Од нравится быть на кого-то похожей.
— Чем?
— О, в тебе много жизни и любопытства, у тебя умелые руки. — Секунду маман молчит и смотрит на Од взглядом, который та любит и под которым ежится, прямым взглядом бездонных темных глаз. Потом говорит: — У тебя его глаза, любовь моя.
— Правда?
— Он был художник.
— Как ты? Такой же хороший?
— О, много лучше, — отвечает она и гладит письмо. — Он мог вложить в свои картины куда больше знания жизни, а это очень важно, хотя тогда я не понимала.
— Ты сохранишь его письмо?
Од не такая глупышка, чтобы просить, но ей хочется почитать про пустыню.
— Конечно. С другими письмами. Со всеми письмами, какие могла сохранить. Они будут твои, когда ты станешь старушкой.
— Как же я их тогда получу?
Маман поднимает вуаль и улыбается, треплет Од по щеке рукой без перчатки.
— Я сама тебе отдам. Или обязательно скажу, где найти.
— Тебе нравится, какую мне папá шаль подарил?
Од расправляет ткань на своей белой муслиновой юбке и на тяжелом черном шелке материнских коленей.
— Очень нравится. — Она растягивает шаль, прикрыв ею конверт с незнакомыми штемпелями. — И маргаритки почти такие же милые, как на твоей вышивке. Но не совсем, потому что твои всегда кажутся живыми.

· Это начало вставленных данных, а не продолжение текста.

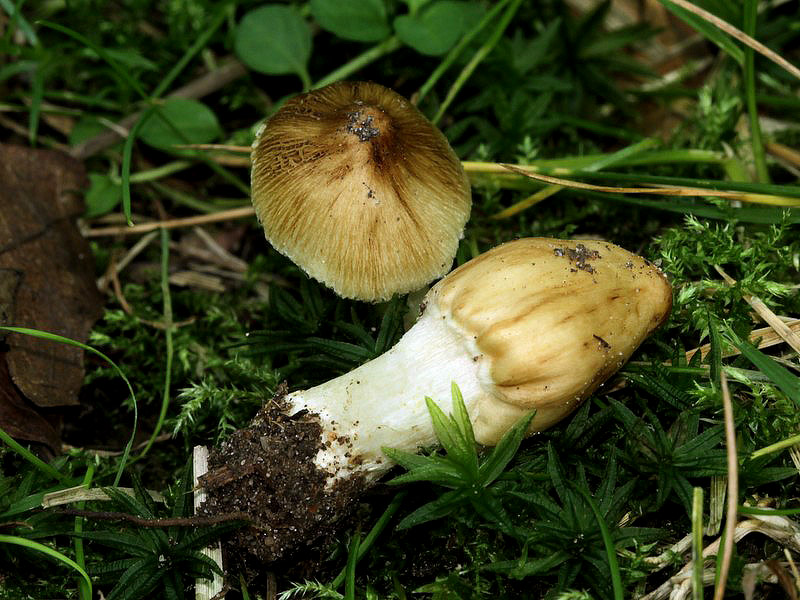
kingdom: Fungi
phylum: Basidiomycota
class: Agaricomycetes
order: Agaricales
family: Inocybaceae
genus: Pseudosperma
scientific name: Pseudosperma rimosum
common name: gulbladet trævlhat
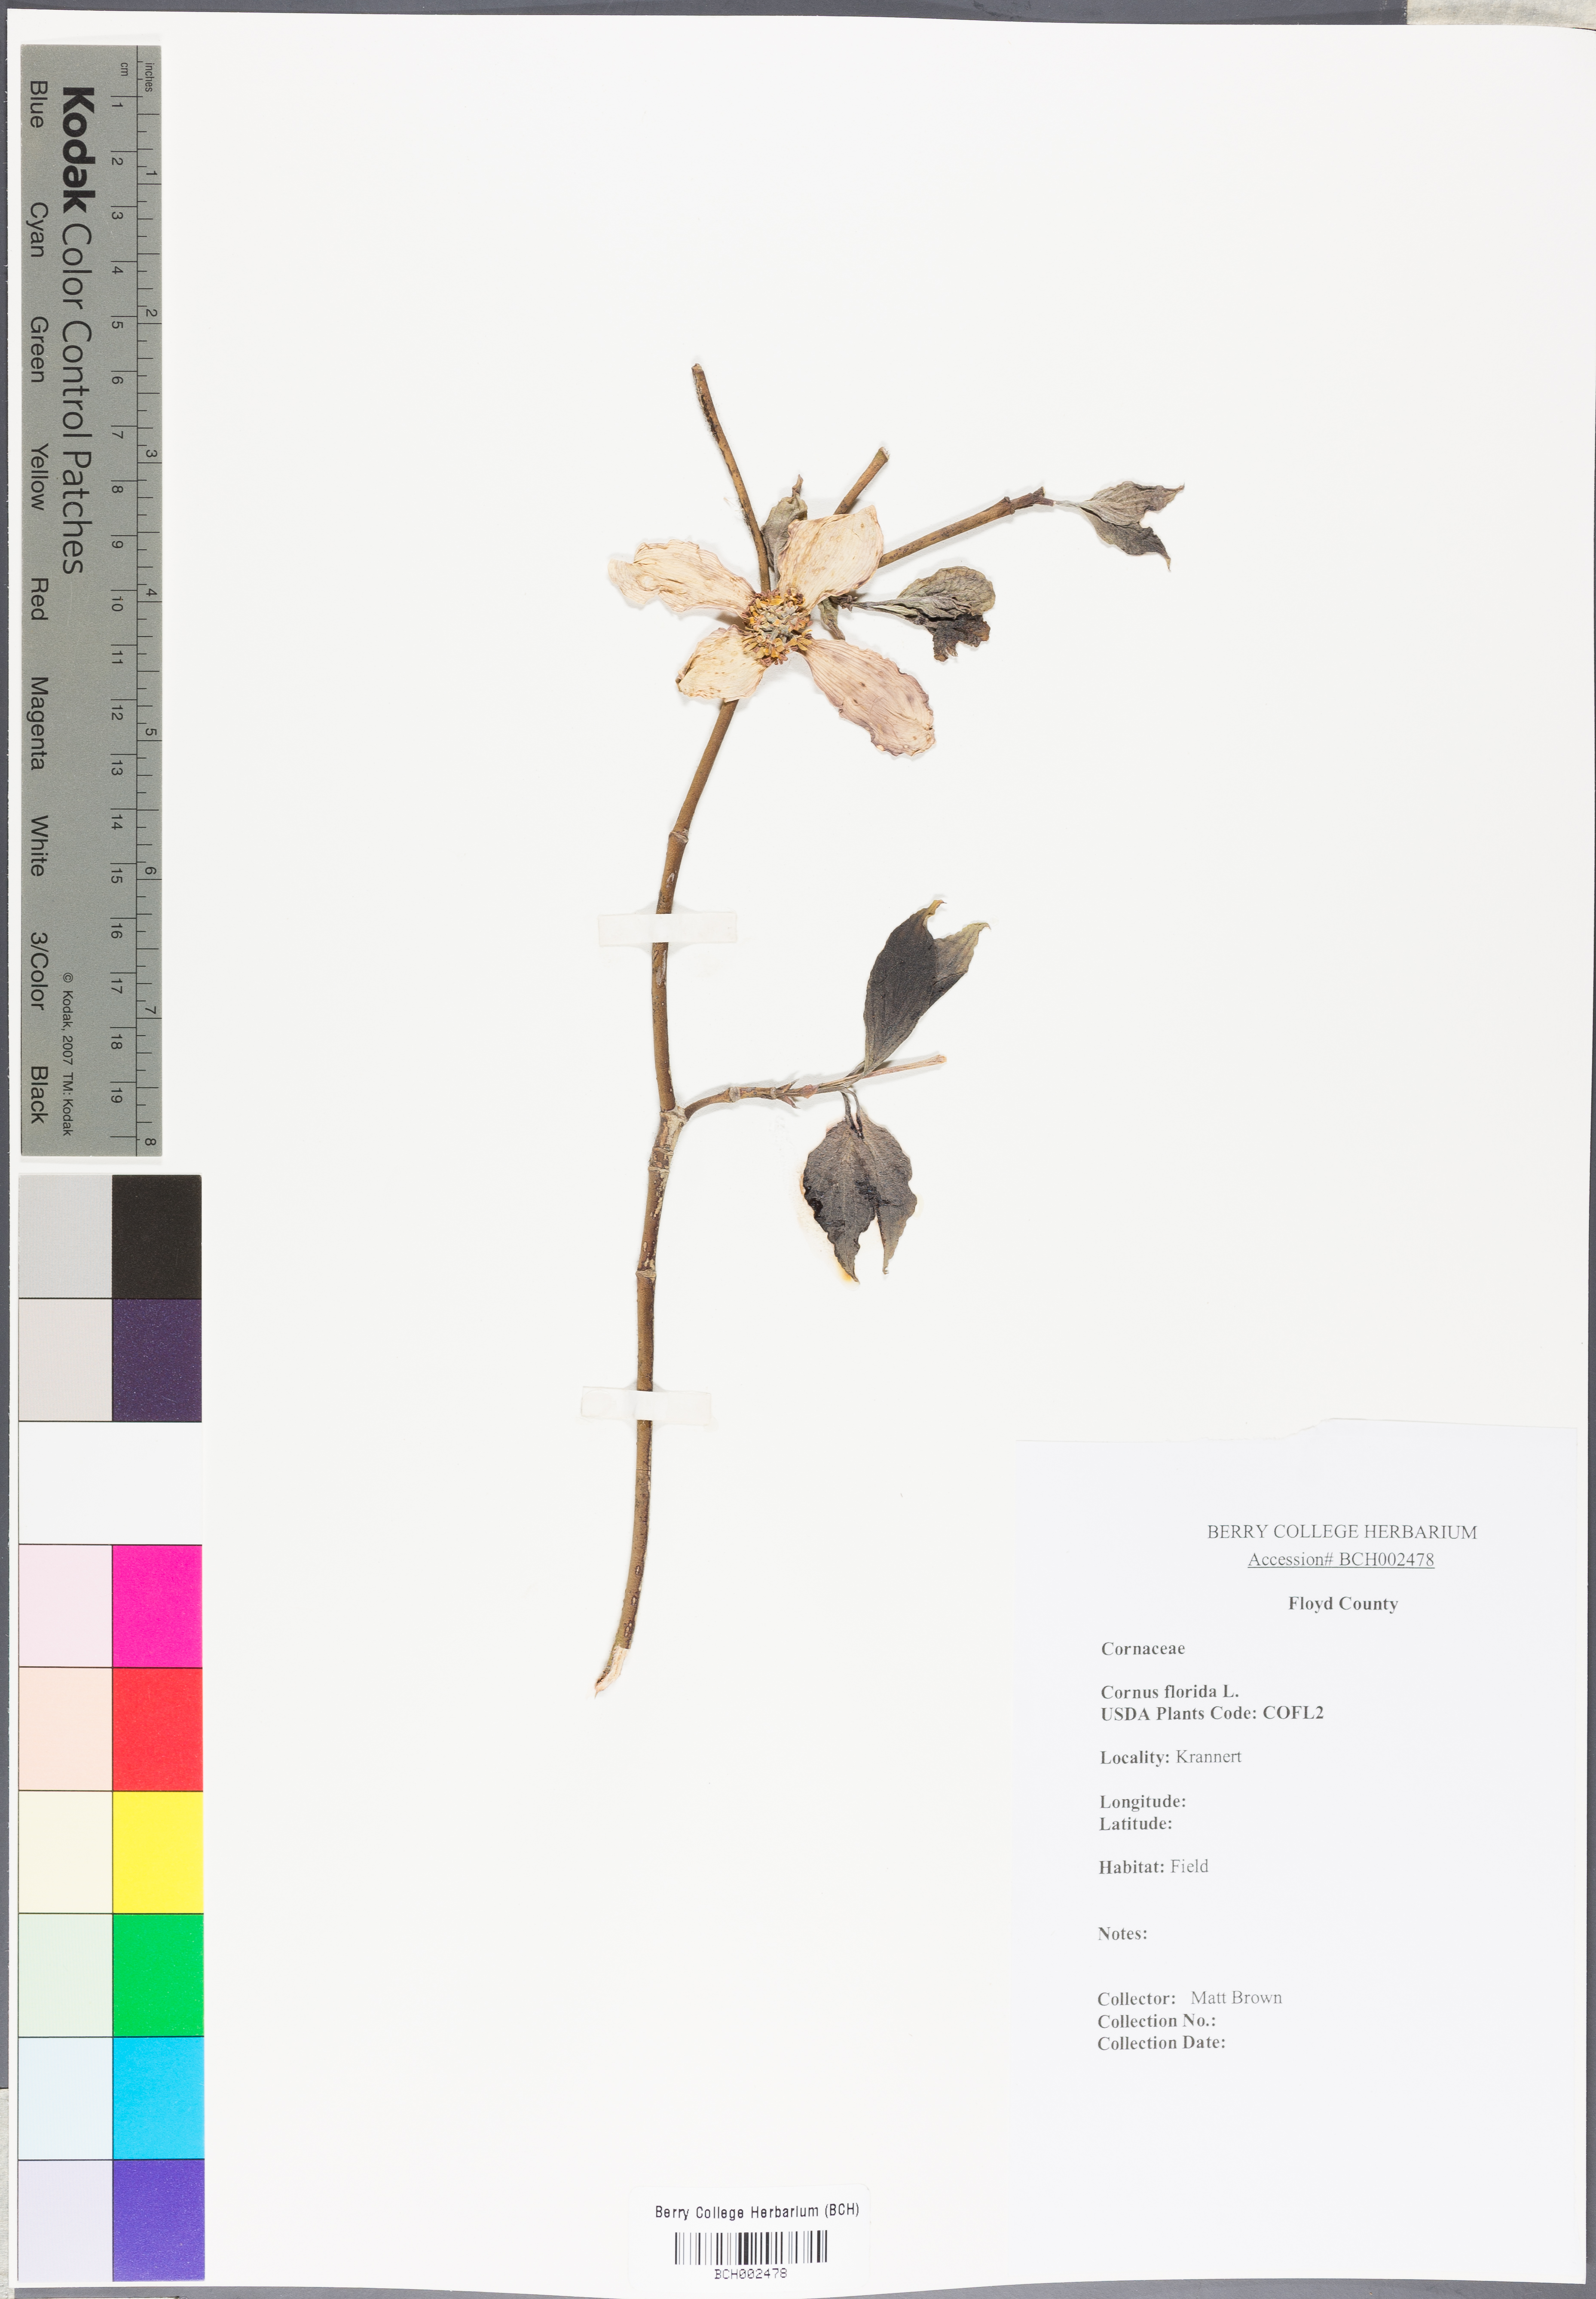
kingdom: Plantae
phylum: Tracheophyta
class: Magnoliopsida
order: Cornales
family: Cornaceae
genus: Cornus
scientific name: Cornus florida
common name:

Робинсон сердечно приветствовал меня, когда я вернулся в его гостиную. Он не пытался встать, но был опрятно одет в серые фланелевые слаксы, черный свитер с воротником-хомутом и в синий жакет, словно мы собрались выехать на пикник, а не сидеть неподвижно в его салоне. Я слышал звон посуды с кухни, куда удалилась Ивонна, и чувствовал запах жареного на масле лука.
Он обрадовал меня, сразу заставив пообещать остаться на обед. Я рассказал о визите в музей Мантенон. Он дотошно просил перечислить все полотна, подаренные им музею.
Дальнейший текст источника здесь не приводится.